Lakshmi Mittal, chairman and main owner of ArcelorMittal, has predicted that world steel demand will pick up by at least 10 per cent next year.
In an optimistic forecast that was in sharp contrast to other top business executives’ more sober predictions, Mr Mittal told the Financial Times on Wednesday: “I feel a lot more cheerful about the prospects for an upturn than I was three months ago.
“The emerging economies are coming out of the downturn reasonably quickly, and in the US and Europe there are signs the [government] stimulus packages are starting to have an effect.”
The head of the world’s biggest steelmaker was speaking after ArcelorMittal said it made a net loss of $792m for the second quarter of 2009.
While warning that an upturn in the steel industry would be “slow and progressive”, Mr Mittal said the expected pick-up in demand next year would be far from negligible.
Changes in the company’s debt covenants to give it more leeway to make relatively low profits – and still be capable of paying back loans – were more of a “protective” device than a sign that the company was expecting the downturn to be prolonged, Mr Mittal said.
He added that next year, world demand for steel outside China could be 10 per cent up on 2009. Inside China – which makes and buys almost half the world’s steel – the rise in consumption was likely to be more than 10 per cent.

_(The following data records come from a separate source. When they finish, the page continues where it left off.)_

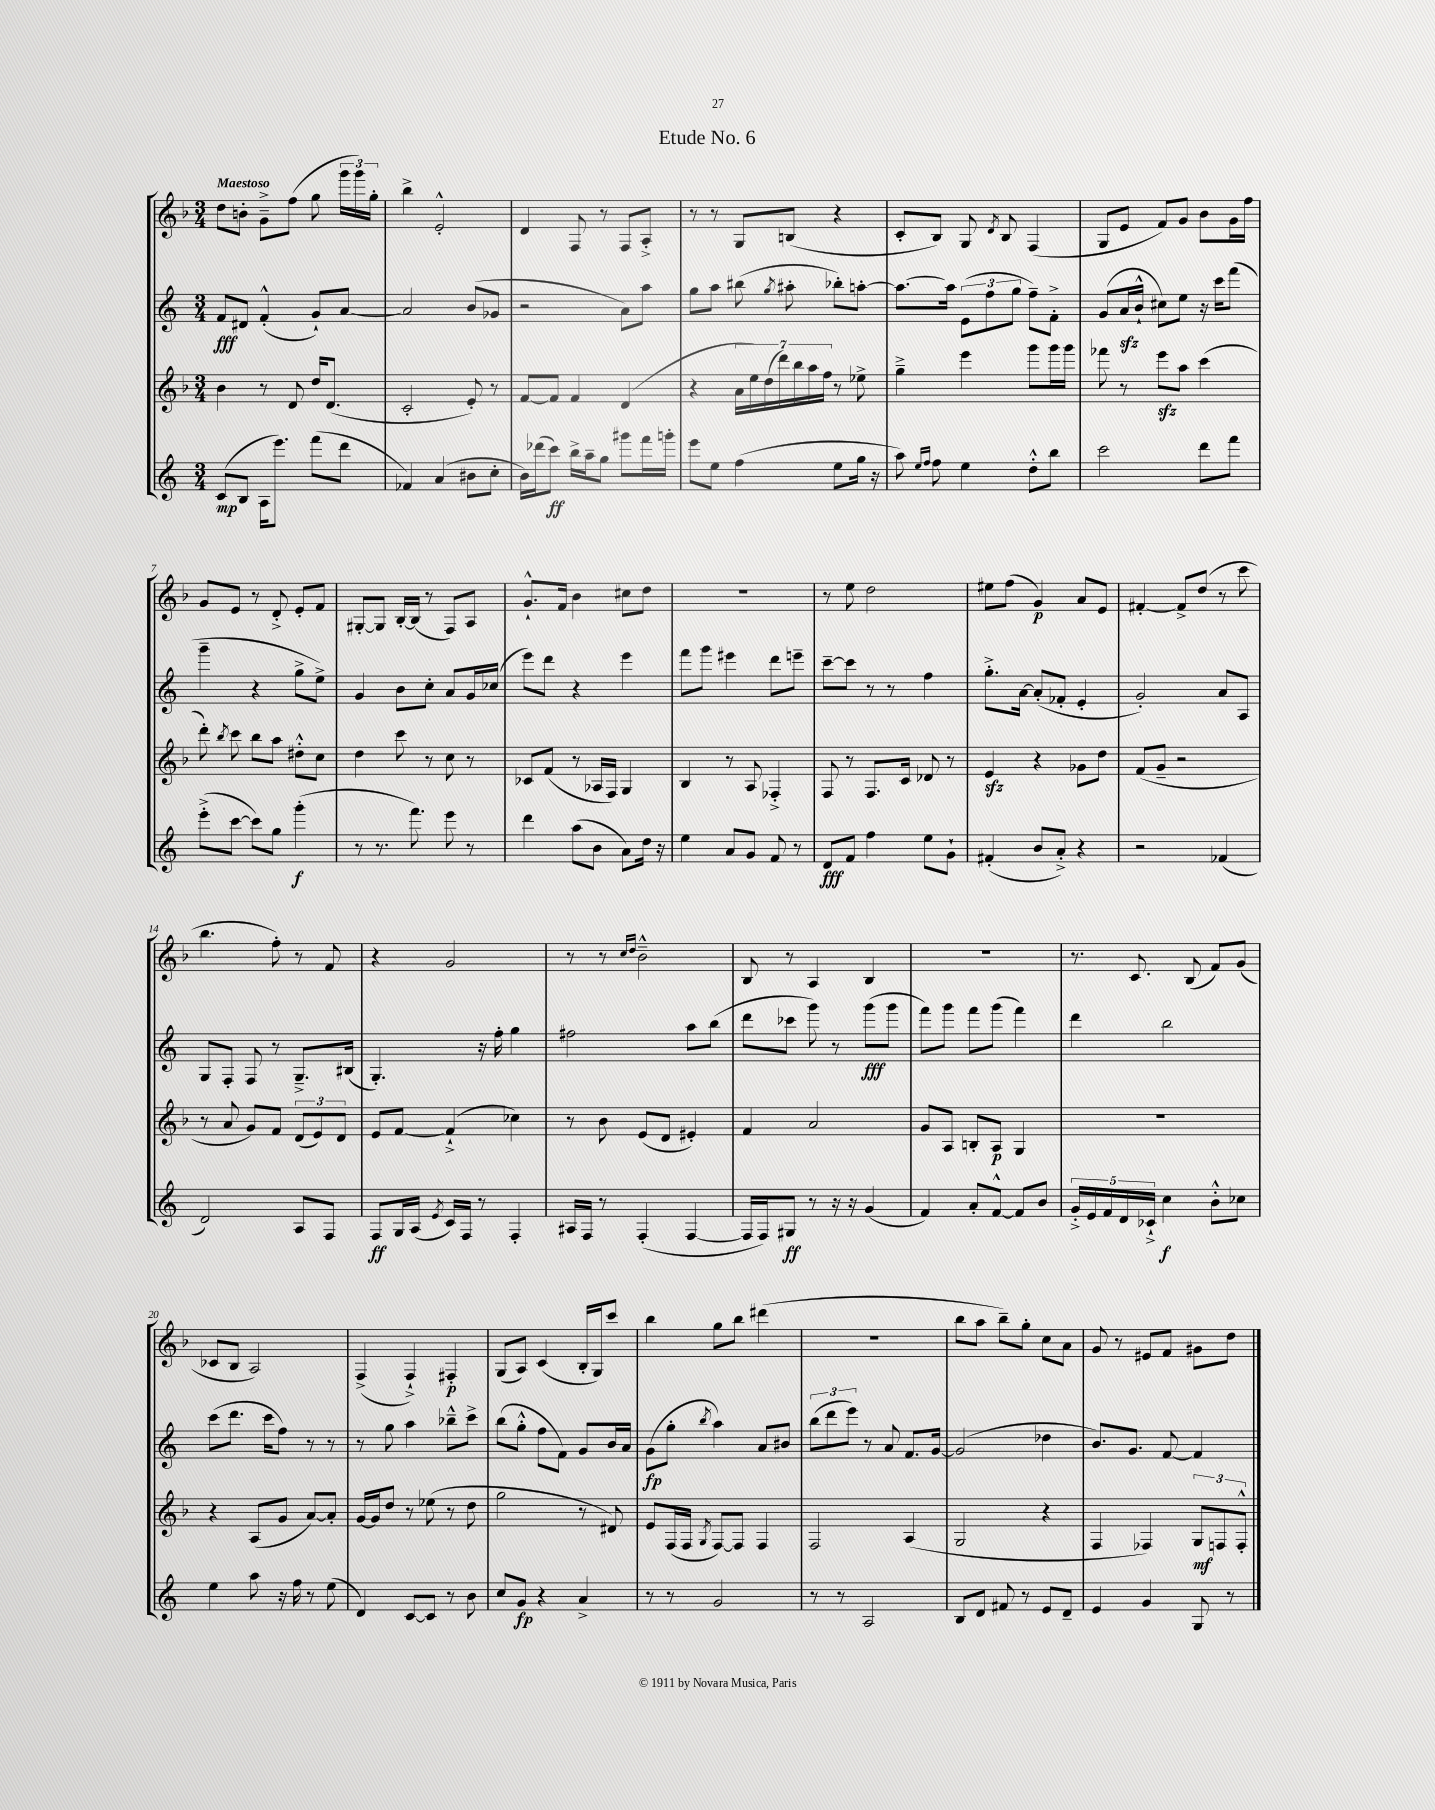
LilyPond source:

\header { title = "Etude No. 6" }
<<
\new StaffGroup <<
\new Staff = "s0" {
    \clef treble \key f \major \numericTimeSignature \time 3/4 \tempo "Maestoso"
    \autoBeamOff d''8[ b'8]-. g'8[---> f''8]( g''8 \tuplet 3/2 { g'''16[ g'''16) g''16]-. } |
    bes''4-> e'2-.-^ |
    d'4 f8 r8 f8[ a8]-.-> |
    r8 r8 g8[ b8]( r4 |
    c'8[-. bes8]) g8 \acciaccatura { d'8 } bes8 f4( |
    g8[ e'8] f'8[) g'8] bes'8[ g'16 f''16] |
    g'8[ e'8] r8 d'8-.-> e'8[-. f'8] |
    gis8[~-. gis8] bes16[~-. bes16]( r8 f8[) a8] |
    g'8.[-!-^ f'16] bes'4 cis''8[ d''8] |
    R2. |
    r8 e''8 d''2 |
    eis''8[ f''8]( g'4\p) a'8[ e'8] |
    fis'4~-. fis'8[-> d''8]( r8 c'''8 |
    bes''4. f''8-.) r8 f'8 |
    r4 g'2 |
    r8 r8 \grace { c''16[ d''16] } bes'2---^ |
    bes8 r8 a4 bes4 |
    R2. |
    r8. c'8. bes8( f'8[) g'8]( |
    ces'8[ bes8] a2) |
    f4->( f4-!->) fis4-.\p |
    g8[( a8]) c'4( bes16[-. g16) c'''8] |
    bes''4 g''8[ bes''8] dis'''4( |
    R2. |
    bes''8[ a''8] bes''8[--) g''8]-. c''8[ a'8] |
    g'8 r8 eis'8[ f'8] gis'8[ d''8] \bar "|." |
}
\new Staff = "s1" {
    \clef treble \key c \major \numericTimeSignature \time 3/4
    \autoBeamOff f'8[\fff dis'8] f'4-.-^( g'8[-!) a'8]~ |
    a'2 b'8[( ges'8] |
    r2 a'8[) a''8] |
    g''8[ a''8] bis''8( \acciaccatura { g''8 } ais''8-. bes''8[-.) a''8]~-. |
    a''8.[~ a''16] \tuplet 3/2 { e'8[( f''8 g''8] } f''8[--) f'8]-.-> |
    g'8[( a'16\sfz b'16]-!-^ cis''8[) e''8] r16 c'''16[ f'''8]( |
    g'''4-- r4 g''8[-> e''8]->) |
    g'4 b'8[ c''8]-. a'8[ g'16 ces''16]( |
    e'''8[) d'''8] r4 e'''4 |
    f'''8[ g'''8] eis'''4 d'''8[ e'''8]-- |
    c'''8[~-- c'''8] r8 r8 f''4 |
    g''8.[-.-> a'16]~ a'8[-.( fes'8]-. e'4-. |
    g'2-.) a'8[ a8] |
    g8[ f8]-. f8 r8 g8.[---> bis16]( |
    g4.-.) r16 f''16-. g''4 |
    fis''2 a''8[ b''8]( |
    d'''8[ ces'''8] g'''8) r8 g'''8[\fff( g'''8] |
    f'''8[) g'''8] f'''8[ g'''8]( f'''4) |
    d'''4 b''2 |
    c'''8[( d'''8.] c'''16[ f''8]) r8 r8 |
    r8 g''8 a''4 bes''8[---^ c'''8]-> |
    b''8[( g''8]-.-^ f''8[ f'8]) g'8[ b'16 a'16] |
    g'8[\fp( g''8]-. \acciaccatura { b''8 } a''4) a'8[ bis'8] |
    \tuplet 3/2 { b''8[( d'''8 e'''8]) } r8 a'8 f'8.[ g'16]~ |
    g'2( des''4 |
    b'8.[) g'8.] f'8~ f'4 \bar "|." |
}
\new Staff = "s2" {
    \clef treble \key f \major \numericTimeSignature \time 3/4
    \autoBeamOff bes'4 r8 d'8 d''16[ d'8.]( |
    c'2-. e'8-.) r8 |
    f'8[~ f'8] f'4 d'4( |
    r4 \tuplet 7/4 { a'16[ e''16) d''16( d'''16) bes''16 a''16 f''16] } r8 ees''8-> |
    g''4---> e'''4 g'''8[ g'''16 g'''16] |
    fes'''8 r8 e'''8[\sfz a''8] c'''4( |
    d'''8-.) \acciaccatura { bes''8 } c'''8 bes''8[ a''8] dis''8[-.-^ c''8] |
    d''4 c'''8 r8 c''8 r8 |
    ces'8[ f'8]( r8 aes16[ f16]) g4 |
    bes4 r8 a8 fes4-.-> |
    f8 r8 f8.[ c'16] des'8 r8 |
    e'4\sfz r4 ges'8[ d''8] |
    f'8[( g'8]-- r2 |
    r8 a'8 g'8[) f'8] \tuplet 3/2 { d'8[( e'8) d'8] } |
    e'8[ f'8]~ f'4-!->( ces''4) |
    r8 bes'8 e'8[( d'8] eis'4-.) |
    f'4 a'2 |
    g'8[ a8] b8[-. a8]\p g4 |
    R2. |
    r4 a8[( g'8] a'8[~) a'8]-. |
    g'16[~ g'16 d''8] r8 ees''8( r8 d''8 |
    g''2 r8 dis'8) |
    e'8[ f16( f16] \acciaccatura { g8 } f8[~) f8] f4 |
    f2 a4( |
    g2 r4 |
    f4 fes4) \tuplet 3/2 { g8[\mf f8 f8]-.-^ } \bar "|." |
}
\new Staff = "s3" {
    \clef treble \key c \major \numericTimeSignature \time 3/4
    \autoBeamOff c'8[\mp( b8] a16[ e'''8.]) f'''8[( d'''8] |
    fes'4) a'4( bis'8[ c''8]-. |
    b'16[) des'''16( c'''8]\ff) b''16[-> a''16-- g''8] gis'''8[ f'''16 g'''16]-. |
    e'''8[ e''8] f''4( e''8[ g''16] r16 |
    a''8) \grace { e''16[ f''16] } f''8 e''4 d''8[-.-^ b''8] |
    c'''2 d'''8[ f'''8] |
    e'''8[-.->( c'''8]~ c'''8[) g''8] g'''4-.\f( |
    r8 r8. f'''8.) e'''8 r8 |
    d'''4 a''8[( b'8] a'8[) d''16] r16 |
    e''4 a'8[ g'8] f'8 r8 |
    d'8[\fff f'8] f''4 e''8[ g'8]-! |
    fis'4-.( b'8[ a'8]-.->) r4 |
    r2 fes'4( |
    d'2) a8[ f8] |
    f8[\ff g16 a16]( \acciaccatura { e'8 } c'16[) f16] r8 f4-. |
    ais16[ f16] r8 f4-.( f4~ |
    f16[ f16) gis8]\ff r8 r16 r16 g'4( |
    f'4) a'8[-. f'8]~-^ f'8[ b'8] |
    \tuplet 5/4 { g'16[-.-> e'16 f'16 d'16 ces'16]-!-> } c''4\f b'8[-.-^ ces''8] |
    e''4 a''8 r16 f''16 r8 e''8( |
    d'4) c'8[~ c'8] r8 b'8 |
    c''8[ g'8]\fp r4 a'4-> |
    r8 r8 g'2 |
    r8 r8 a2 |
    b8[ d'8] fis'8 r8 e'8[ d'8]-- |
    e'4 g'4 g8 r8 \bar "|." |
}
>>
>>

“In total I am projecting a good improvement in the position for the steel industry next year compared to 2009,” he said.
He said projections from steel observers about a 15-20 per cent fall in global steel shipments this year compared to 2008 were unduly pessimistic. Steel shipments are a widely followed indicator since the material is used in many key industries.
Mr Mittal thought it unlikely that world steel demand would reach the levels of late 2007 and early 2008 until the end of 2011.
He said consumption trends in India, Brazil and China were particularly encouraging: “In India the steelmakers are at 100 per cent of capacity.”
Shares in ArcelorMittal fell 4.4 per cent on Wednesday to €24.20.
The company cheered bankers by saying net debts – $26.7bn at the end of March – had fallen to $22.9bn at the end of June as a result of capital-raising actions and efforts to cut expenses.
The $792m net loss in the second quarter compared with after-tax profits of $5.8bn last time. Sales fell 60 per cent to $15.1bn.
• Tata Steel, India’s largest private steelmaker, reported a larger-than-expected fall in profits for the first quarter, as Indian steel prices dropped sharply from a year ago.
Tata said that net profits were down 47 per cent at Rs7.9bn ($163m) in the quarter ended on 30 June, compared with Rs14.9bn the previous year. Total incomes were down to Rs55.5bn from Rs61.70bn, in spite of a 30.51 per cent rise in output at 1.54m tonnes from 1.18m tonnes last year.
The Indian steelmaker, which is saddled with debt after acquiring Corus in 2007, raised $500m on Tuesday, by selling global depositary receipts in London.